Schließlich sollte noch etwas anderes in diesem Zusammenhang das Interesse auf diesen spezifischen Themenbereich ziehen: die Verwechslung bzw. Vermischung von Sexualität und Liebe. Es ist erstaunlich, dass die moderne Geschlechterforschung, beispielsweise der poststrukturalistische Feminismus der letzten 20 Jahre, mehrheitlich von der Sexualität denn von der Liebe gesprochen hat. Obwohl kaum ein poststrukturalistischer Ansatz ohne den Begriff des Begehrens auskommt, haben deren VertreterInnen doch meistens vom sexuellen Begehren und nicht von der Liebe gesprochen. So wird man in Judith Butlers Studie der 1990er Jahre, nämlich in Das Unbehagen der Geschlechter, kaum das Wort „Liebe“ finden. Die Studie ist geprägt von Debatten über Sex und Gender, über Hetero- und Homosexualität oder über Sexualität und Geschlechternorm. Die Liebe muss man sich selbst dazudenken. Es mussten erst einige Jahrzehnte vergehen, bis die Hauptvertreterin des poststrukturalistischen Feminismus und der philosophischen Gender Studies einen Artikel verfasste, der sich exklusiv mit der Liebe beschäftigte. Doch schon der Titel „Zweifel an der Liebe“ soll darauf hinweisen, dass es eben nicht leicht ist, über die Liebe sprechen. 

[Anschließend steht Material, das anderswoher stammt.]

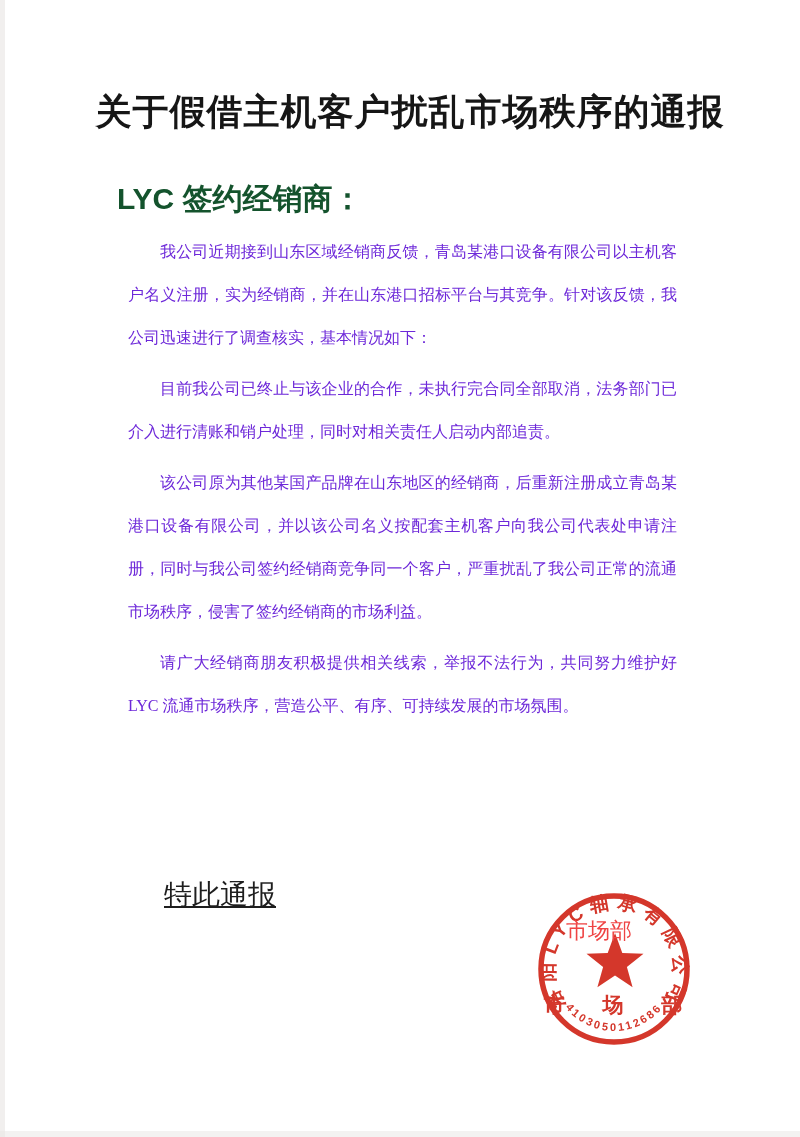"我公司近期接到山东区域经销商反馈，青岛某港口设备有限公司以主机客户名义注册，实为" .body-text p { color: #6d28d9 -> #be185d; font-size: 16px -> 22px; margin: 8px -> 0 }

Es ist in der Tat nicht leicht, über die Liebe zu sprechen. Viele, die beginnen, sich damit auseinanderzusetzen, werden nicht müde, auf diese Schwierigkeit aufmerksam zu machen. Doch andererseits, warum sollte ein so bekanntes Phänomen wie die Liebe schwerer zu fassen sein als andere Erfahrungen von nicht minderer Wirkmacht? Ist nicht vielleicht diese Verlegenheit oder diese Verunsicherung gerade ein Zeichen dafür, dass die Geschlechterforschung noch einziges zu tun hat?

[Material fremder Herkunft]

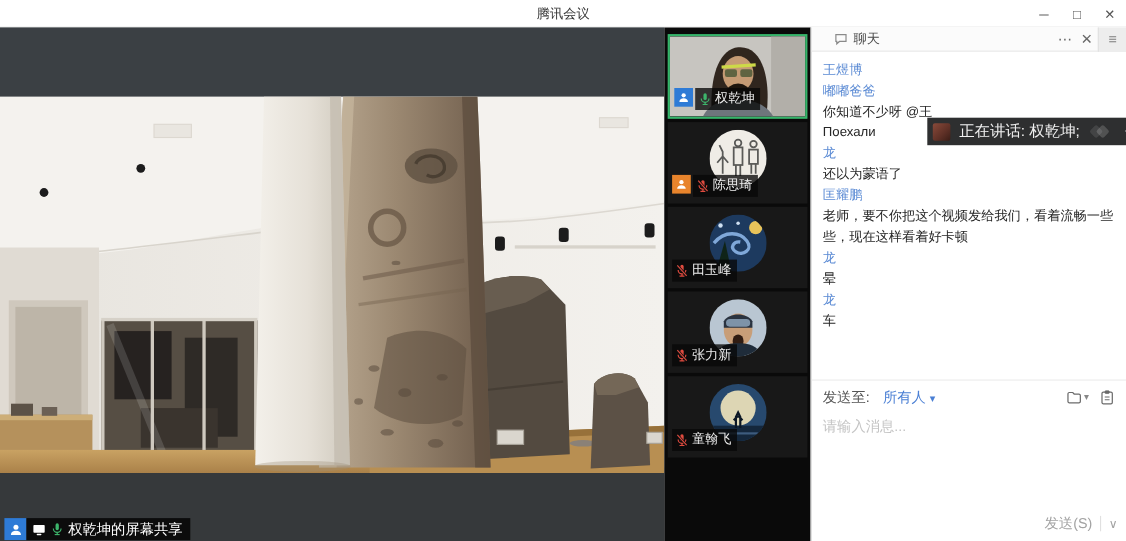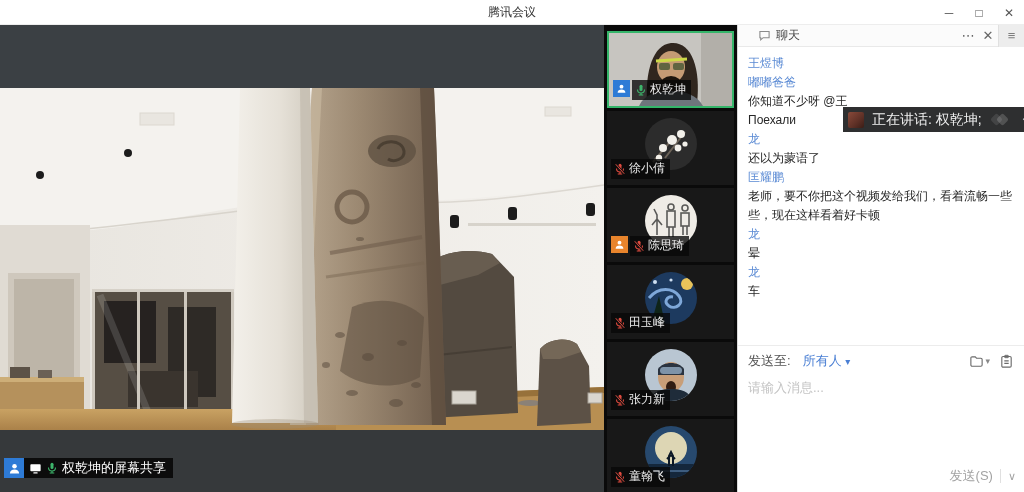"徐小倩" div.thumb { html: <div> <div> <svg> <rect></rect> <path></path> <g> <circle></circle> <circle></circle> <circle></circle> <circle></circle> <circle></circle> <circle></circle> </g> </svg> </div> <div> <div> <svg> <use></use> </svg> <span>徐小倩</span> </div> </div> </div> -> none }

Gerade deshalb und weil die Geschlechterforschung im Großen und Ganzen die Liebe stiefmütterlich behandelte, hat sich die Vortragsreihe „Feministische Theorie und Genderforschung“ am Institut für Wissenschaft und Kunst dieser Frage angenommen. Zwei Semester lang – im Wintersemester 2008/09 und im Sommersemester 2009 – waren Forscherinnen unterschiedlicher Disziplinen eingeladen, ihre Ansätze über die Liebe zur Diskussion zu stellen. Wie zu erwarten und nicht anders gewollt, wurden unterschiedliche Aspekte eingebracht  – und auch von unterschiedlichen Disziplinen herkommend.

Susanne Hochreiter, Silvia Stoller  
Vorwort
 
Silvia Stoller 

Der Schlaf des Geliebten
Simone de Beauvoir über die Liebe
 
Gertrude Postl
Liebe im Kontext einer Politik der sexuellen Differenz:
Zum Wandel von Irigarays Liebesbegriff
 
Birgit Wagner
Liebe allein oder zu zweit?
Fragmente einer europäischen Diskursgeschichte
 
Barbara Schaff
Love Actually:
Liebe als Episode in der zeitgenössischen Populärkultur
 
Stefanie Rinke
„Ich glaube an das Geniessen der Frau“ (Jacques Lacan)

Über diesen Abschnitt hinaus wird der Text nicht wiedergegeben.